Je me tenais tout près d’elle, respirant cette senteur de bouquet vivant qui sortait de ses membres frais. Je n’avais jamais été aussi près de l’amour, non seulement parce que cette femme était jeune et presque belle, mais surtout parce qu’elle avait été près de la mort, qu’elle avait vécu dans son halo et que c’était à la mort que je l’avais arrachée. Je devais faire plus encore pour la rattacher à la vie, pour lui donner une raison d’exister.

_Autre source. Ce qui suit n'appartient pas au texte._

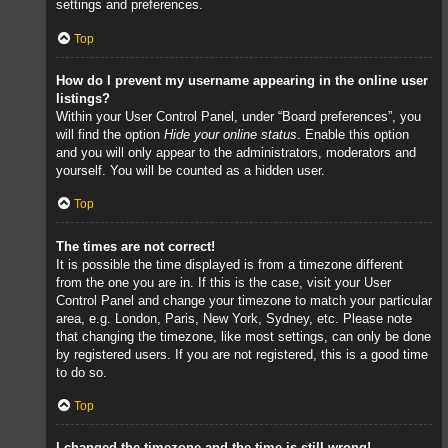
settings and preferences.
Top
How do I prevent my username appearing in the online user
listings?
Within your User Control Panel, under “Board preferences”, you
will find the option
Hide your online status
. Enable this option
and you will only appear to the administrators, moderators and
yourself. You will be counted as a hidden user.
Top
The times are not correct!
It is possible the time displayed is from a timezone different
from the one you are in. If this is the case, visit your User
Control Panel and change your timezone to match your particular
area, e.g. London, Paris, New York, Sydney, etc. Please note
that changing the timezone, like most settings, can only be done
by registered users. If you are not registered, this is a good time
to do so.
Top
I changed the timezone and the time is still wrong!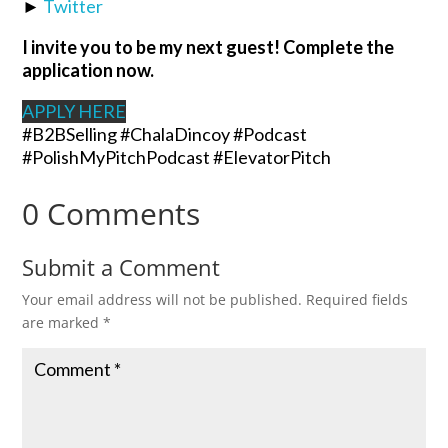
►
Twitter
I invite you to be my next guest! Complete the
application now.
APPLY HERE
#B2BSelling #ChalaDincoy #Podcast
#PolishMyPitchPodcast #ElevatorPitch
0 Comments
Submit a Comment
Your email address will not be published.
Required fields
are marked
*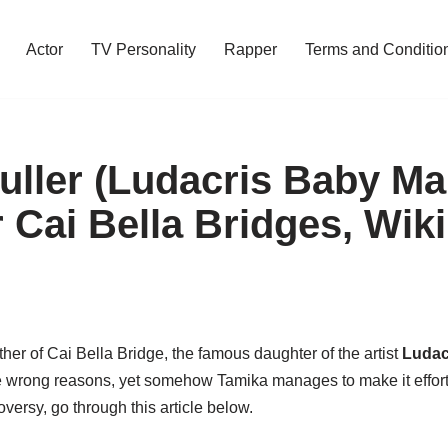
Actor
TV Personality
Rapper
Terms and Conditio
uller (Ludacris Baby M
 Cai Bella Bridges, Wiki
her of Cai Bella Bridge, the famous daughter of the artist
Ludac
 the wrong reasons, yet somehow Tamika manages to make it effor
oversy, go through this article below.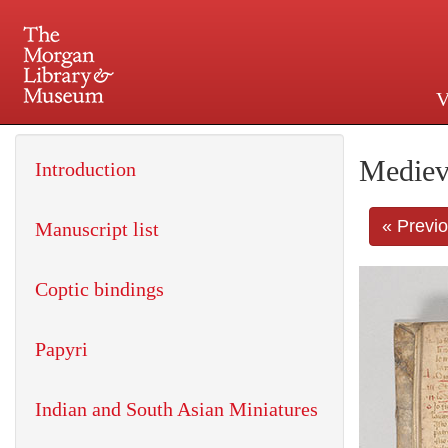
V
225 Madison Avenue at 36th 
Mediev
Introduction
« Previ
Manuscript list
Coptic bindings
Papyri
Indian and South Asian Miniatures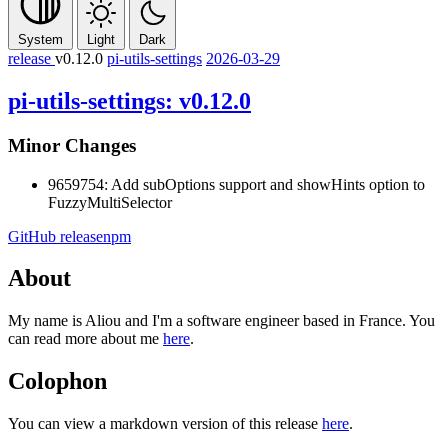
System
Light
Dark
release
v0.12.0
pi-utils-settings
2026-03-29
pi-utils-settings: v0.12.0
Minor Changes
9659754: Add subOptions support and showHints option to
FuzzyMultiSelector
GitHub release
npm
About
My name is Aliou and I'm a software engineer based in France. You
can read more about me
here
.
Colophon
You can view a markdown version of this release
here
.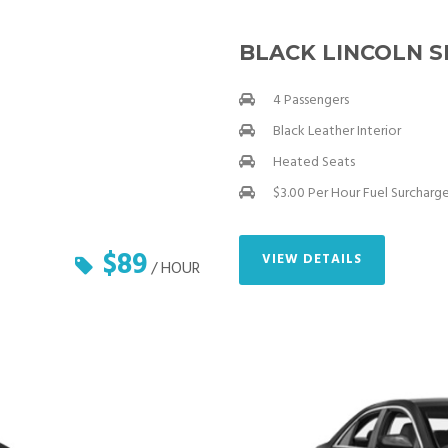
BLACK LINCOLN 
4 Passengers
Black Leather Interior
Heated Seats
$3.00 Per Hour Fuel Surcharg
$89
VIEW DETAILS
/ HOUR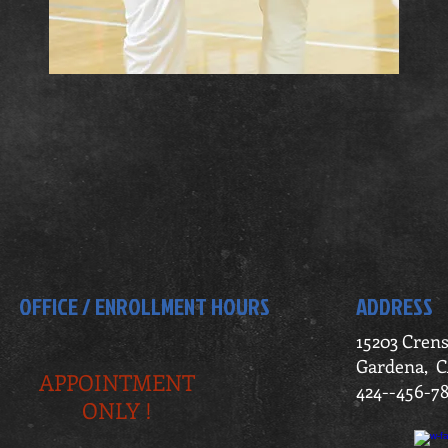
OFFICE / ENROLLMENT HOURS
ADDRESS
15203 Cren
Gardena, C
APPOINTMENT
424--456-7
ONLY !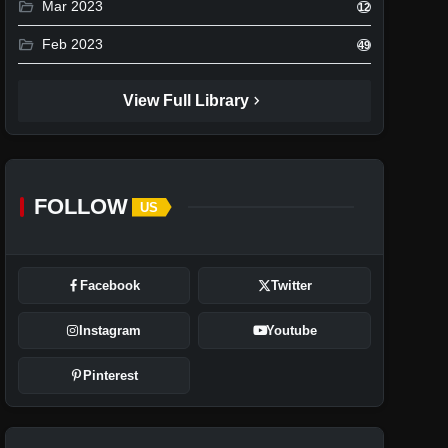
folder_open
Mar 2023
12
folder_open
Feb 2023
49
chevron_right
View Full Library
FOLLOW
US
Facebook
Twitter
Instagram
Youtube
Pinterest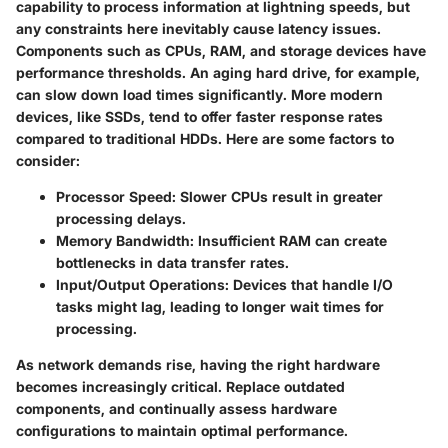
capability to process information at lightning speeds, but
any constraints here inevitably cause latency issues.
Components such as CPUs, RAM, and storage devices have
performance thresholds. An aging hard drive, for example,
can slow down load times significantly. More modern
devices, like SSDs, tend to offer faster response rates
compared to traditional HDDs. Here are some factors to
consider:
Processor Speed
: Slower CPUs result in greater
processing delays.
Memory Bandwidth
: Insufficient RAM can create
bottlenecks in data transfer rates.
Input/Output Operations
: Devices that handle I/O
tasks might lag, leading to longer wait times for
processing.
As network demands rise, having the right hardware
becomes increasingly critical. Replace outdated
components, and continually assess hardware
configurations to maintain optimal performance.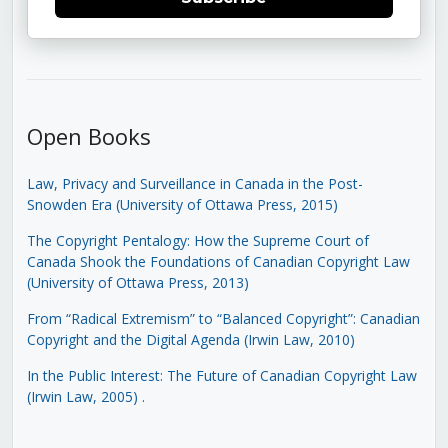
Open Books
Law, Privacy and Surveillance in Canada in the Post-
Snowden Era (University of Ottawa Press, 2015)
The Copyright Pentalogy: How the Supreme Court of
Canada Shook the Foundations of Canadian Copyright Law
(University of Ottawa Press, 2013)
From “Radical Extremism” to “Balanced Copyright”: Canadian
Copyright and the Digital Agenda (Irwin Law, 2010)
In the Public Interest: The Future of Canadian Copyright Law
(Irwin Law, 2005)
.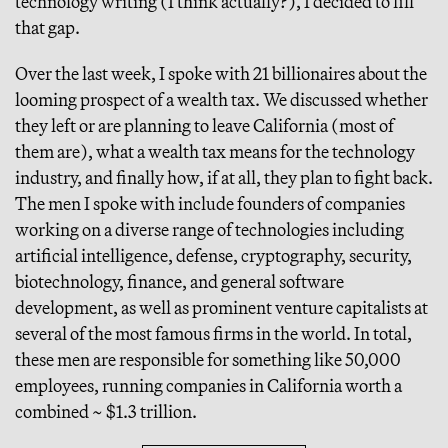
technology writing (I think actually?), I decided to fill
that gap.
Over the last week, I spoke with 21 billionaires about the
looming prospect of a wealth tax. We discussed whether
they left or are planning to leave California (most of
them are), what a wealth tax means for the technology
industry, and finally how, if at all, they plan to fight back.
The men I spoke with include founders of companies
working on a diverse range of technologies including
artificial intelligence, defense, cryptography, security,
biotechnology, finance, and general software
development, as well as prominent venture capitalists at
several of the most famous firms in the world. In total,
these men are responsible for something like 50,000
employees, running companies in California worth a
combined ~ $1.3 trillion.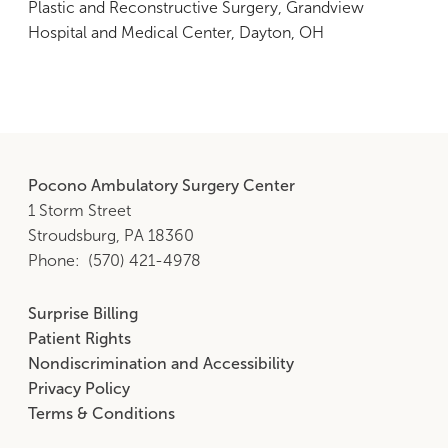
Plastic and Reconstructive Surgery, Grandview
Hospital and Medical Center, Dayton, OH
Pocono Ambulatory Surgery Center
1 Storm Street
Stroudsburg, PA 18360
Phone
(570) 421-4978
Surprise Billing
Footer
Patient Rights
Middle
Nondiscrimination and Accessibility
Privacy Policy
Terms & Conditions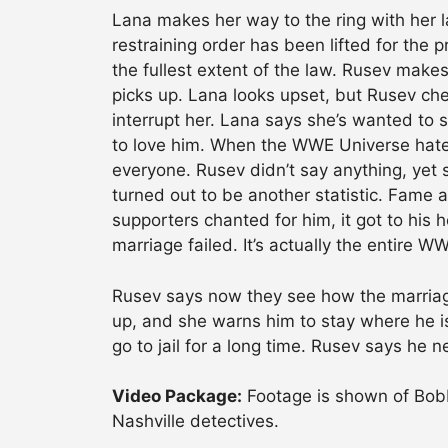
Lana makes her way to the ring with her l
restraining order has been lifted for the pr
the fullest extent of the law. Rusev makes
picks up. Lana looks upset, but Rusev chee
interrupt her. Lana says she’s wanted to 
to love him. When the WWE Universe hated
everyone. Rusev didn’t say anything, yet s
turned out to be another statistic. Fame
supporters chanted for him, it got to his 
marriage failed. It’s actually the entire W
Rusev says now they see how the marria
up, and she warns him to stay where he is 
go to jail for a long time. Rusev says he 
Video Package:
Footage is shown of Bobb
Nashville detectives.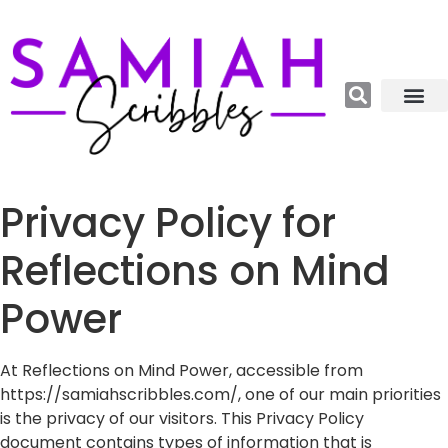
Relations, Emoti
More Catego
About me😊
Privacy Policy for
Reflections on Mind
Power
At Reflections on Mind Power, accessible from
https://samiahscribbles.com/, one of our main priorities
is the privacy of our visitors. This Privacy Policy
document contains types of information that is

Cette raison pouvait-elle être autrement qu’animale ? Quand l’esprit est malade, ce n’est plus par lui que l’on se relie au monde, mais par les sens. Je voyais devant moi, — du moins je le supposais et rien ne me permet de croire aujourd’hui que je me sois trempé, — je voyais devant moi, dis-je, une femme qui avait vécu uniquement par son imagination et pour son imagination ; aucun contrôle, aucune mesure n’avaient paralysé chez elle ce démon intérieur qui est le plus véhément de tous quand aucune expérience ne s’oppose à lui. Je l’admirais et je la respectais. Mais elle m’effrayait. Tout ce que j’avais deviné confusément à travers tant d’années de restriction, je le voyais soudain se réaliser devant moi ; et cette réalisation avait pris la forme d’une femme jeune encore et bouleversée, qui se penchait au-dessus d’une eau nocturne.